Pakistan ile nükleer yakıt konusunda tehlikeli bir anlaşmazlık
2007'den beri, ABD hükümeti ile Pakistan arasında, şu ana kadar başarısız olan birçok gizli görüşme yapıldı Görüşmelerin nedeni, ABD yetkililerinin, Pakistan'daki bir nükleer tesisteki zenginleştirilmiş uranyumun yasadışı nükleer silah yapılması konusunda kullanılacağı endişesiydi. Mayıs 2009'da ABD Büyükelçisi Anne W. Patterson, Pakistan'ın, Amerikalı uzmanların nükleer tesise daha önceden planlanmış bir ziyaretini reddettiğini rapor etti. Bunun nedenini bir Pakistan yetkilisi şöyle açıklıyordu: "Eğer yerel medya yakıtın sökülmesi konusunda bir kelime bile duyarsa, bunu kesinlikle ABD'nin Pakistan'ın nükleer silahlarını alması şeklinde sunacaklardır"
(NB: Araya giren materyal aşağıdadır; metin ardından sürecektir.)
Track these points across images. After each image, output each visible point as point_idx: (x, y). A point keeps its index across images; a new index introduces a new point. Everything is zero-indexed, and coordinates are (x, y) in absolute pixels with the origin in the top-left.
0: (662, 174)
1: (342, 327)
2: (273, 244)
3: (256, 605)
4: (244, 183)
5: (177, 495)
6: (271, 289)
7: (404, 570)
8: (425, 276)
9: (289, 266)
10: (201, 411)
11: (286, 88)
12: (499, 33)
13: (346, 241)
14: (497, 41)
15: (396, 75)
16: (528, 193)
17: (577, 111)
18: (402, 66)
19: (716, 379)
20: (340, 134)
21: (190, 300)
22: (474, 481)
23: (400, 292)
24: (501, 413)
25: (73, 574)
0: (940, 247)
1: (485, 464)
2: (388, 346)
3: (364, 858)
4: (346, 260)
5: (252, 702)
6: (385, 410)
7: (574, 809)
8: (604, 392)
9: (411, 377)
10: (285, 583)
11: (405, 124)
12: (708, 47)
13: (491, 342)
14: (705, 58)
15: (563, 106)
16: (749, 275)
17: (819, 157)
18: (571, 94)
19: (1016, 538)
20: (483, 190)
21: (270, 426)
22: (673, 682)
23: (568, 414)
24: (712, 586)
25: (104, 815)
Kuzey Kore'nin çöküşüne oynamak
Amerikalı ve Güney Koreli yetkililer, birleşik bir Kore ihtimalini tartışarak, bunun yolunun Kuzey Kore'nin ekonomik sorunlarının ve politik dönüşümün ülkenin çöküşüne yol açması olduğunu belirttiler. Güney Kore, Çin'e bunun için ekonomik rüşvetler vermeyi dahi düşünüyor.
Küresel bilgisayar kırma girişimi
Belgelere göre, Çinli bir irtibat, Google'ın Çin'deki bilgisayar sistemine girilmesi talimatını Çin'in politbürosun verdiğini ocak ayında Amerikan Büyükelçiliği'ne haber verdi. Google'ın kırılması, Çin yönetimi tarafından kiralanan hükümet çalışanları, özel güvenlik uzmanları ve internet suçluları tarafından uygulanan koordine bir bilgisayar sabotaj kampanyısının parçası. Ayrıca, Amerikan hükümetinin ve Batılı müttefiklerinin, Dalai Lama'nın ve American şirketlerinin bilgisayarlarına 2002'den itibaren girilmiş.
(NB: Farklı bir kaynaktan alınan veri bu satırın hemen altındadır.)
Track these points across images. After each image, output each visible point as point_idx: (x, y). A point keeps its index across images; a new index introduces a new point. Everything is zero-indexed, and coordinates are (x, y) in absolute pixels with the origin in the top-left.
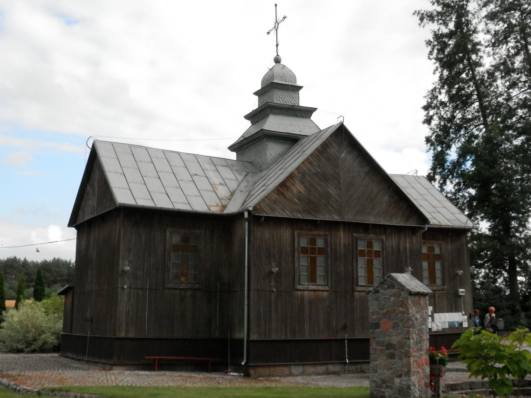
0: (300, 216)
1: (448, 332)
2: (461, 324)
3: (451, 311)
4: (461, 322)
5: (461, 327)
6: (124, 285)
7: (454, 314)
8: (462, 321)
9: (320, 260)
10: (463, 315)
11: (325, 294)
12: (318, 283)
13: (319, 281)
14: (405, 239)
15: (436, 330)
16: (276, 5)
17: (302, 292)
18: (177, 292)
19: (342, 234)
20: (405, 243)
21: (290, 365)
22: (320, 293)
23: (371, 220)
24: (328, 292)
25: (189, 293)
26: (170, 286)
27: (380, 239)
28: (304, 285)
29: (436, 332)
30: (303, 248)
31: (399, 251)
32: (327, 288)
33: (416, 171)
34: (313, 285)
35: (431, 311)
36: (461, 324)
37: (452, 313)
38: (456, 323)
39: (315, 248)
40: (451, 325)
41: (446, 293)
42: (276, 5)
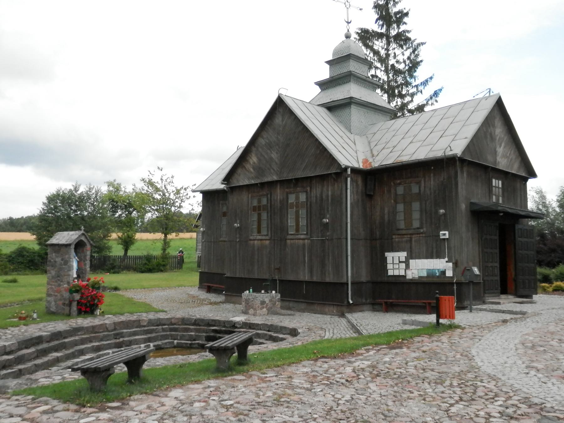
0: (253, 182)
1: (425, 280)
2: (444, 272)
3: (432, 258)
4: (443, 270)
5: (442, 276)
7: (435, 260)
9: (264, 216)
10: (447, 262)
11: (268, 242)
12: (262, 234)
13: (264, 232)
14: (328, 186)
15: (411, 278)
19: (278, 191)
20: (328, 191)
22: (264, 241)
23: (300, 174)
29: (411, 280)
31: (322, 199)
32: (267, 238)
36: (444, 272)
37: (432, 260)
39: (261, 206)
40: (431, 274)
41: (425, 237)
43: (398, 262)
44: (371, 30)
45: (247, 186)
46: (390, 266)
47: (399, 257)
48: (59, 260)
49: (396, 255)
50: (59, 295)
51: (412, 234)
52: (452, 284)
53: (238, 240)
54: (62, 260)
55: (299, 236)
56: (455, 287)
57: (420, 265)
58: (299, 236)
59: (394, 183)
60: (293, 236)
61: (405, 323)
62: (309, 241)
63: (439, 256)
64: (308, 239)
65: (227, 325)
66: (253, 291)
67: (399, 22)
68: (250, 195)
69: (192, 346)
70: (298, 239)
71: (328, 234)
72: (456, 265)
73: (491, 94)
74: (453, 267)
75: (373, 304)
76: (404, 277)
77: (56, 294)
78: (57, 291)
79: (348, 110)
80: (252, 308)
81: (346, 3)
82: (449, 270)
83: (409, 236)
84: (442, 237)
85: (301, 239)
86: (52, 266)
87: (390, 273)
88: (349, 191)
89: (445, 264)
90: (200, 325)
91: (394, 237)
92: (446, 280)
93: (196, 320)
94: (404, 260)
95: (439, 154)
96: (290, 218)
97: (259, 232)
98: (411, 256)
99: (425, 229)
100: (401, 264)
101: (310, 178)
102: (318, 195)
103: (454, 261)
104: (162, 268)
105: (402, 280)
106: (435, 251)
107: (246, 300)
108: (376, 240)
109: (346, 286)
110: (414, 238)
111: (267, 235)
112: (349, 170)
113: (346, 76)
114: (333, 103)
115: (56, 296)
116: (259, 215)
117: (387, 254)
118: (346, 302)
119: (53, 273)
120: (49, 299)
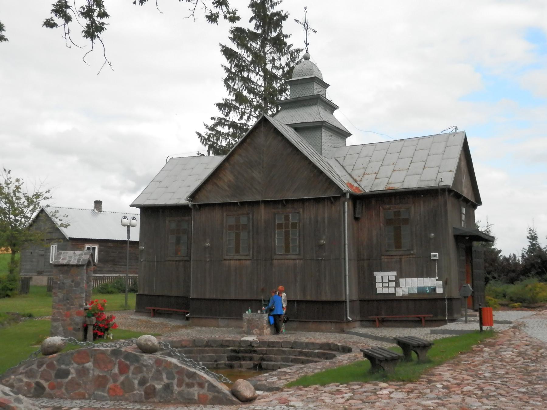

Afganistan hükümetindeki yolsuzluklar
Geçen yıl Afganistan'ın başkan yardımcısı Birleşik Arap Emirlikleri'ni ziyaret ettiğinde, yerel makamlar yanında 52 milyon dolar nakit taşıdığını ortaya çıkardı. Kabil'deki Amerikan elçliği bunun "önemli bir miktar" olduğunu kabul ederek, Ahmed Ziya Mesud'un "sonuç olarak paranın kökenini ve gideceği yeri açıklamak zorunda olmadan onu taşıyabaileceğini" açıkladı. Başkan yardımcısı ise Afganistan dışına para çıkardığını inkâr ediyor.
Belgeler nasıl sızdırılmıştı?
WikiLeaks'in yayınladığı belgeler, ABD Savunma Bakanlığı tarafından kullanılan Siprnet isimli gizli ağda paylaşılan makaleler ve yazışmalardan oluşuyor. Siprnet, bürokratik işleyişi hızlandırmak amacıyla, ABD'nin çeşitli ülkelerdeki konsolosluklarını birbirine bağlıyor. Dışarıya kapalı olmasına rağmen, yetkili konsolosluk çalışanları ile Irak ve Afganistan'dakiler de dahil olmak üzere askeri üslerdeki askerler tarafından ulaşılabiliyor, ki bu da yaklaşık 3 milyon insanı kapsıyor. Belgeleri sızdıran kişinin de Irak'ta istihbarat analisti olarak görev yapan 22 yaşında bir asker olduğu iddia ediliyor. Diplomatik yazışmaların bulunduğu belgeler, Irak savaşıyla ilgili daha önce yayınlanan belgelerle aynı anda sunuculara yüklenmiş, ancak yaratacağı etkiyi arttırmak için farklı zamanlarda yayınlanmış.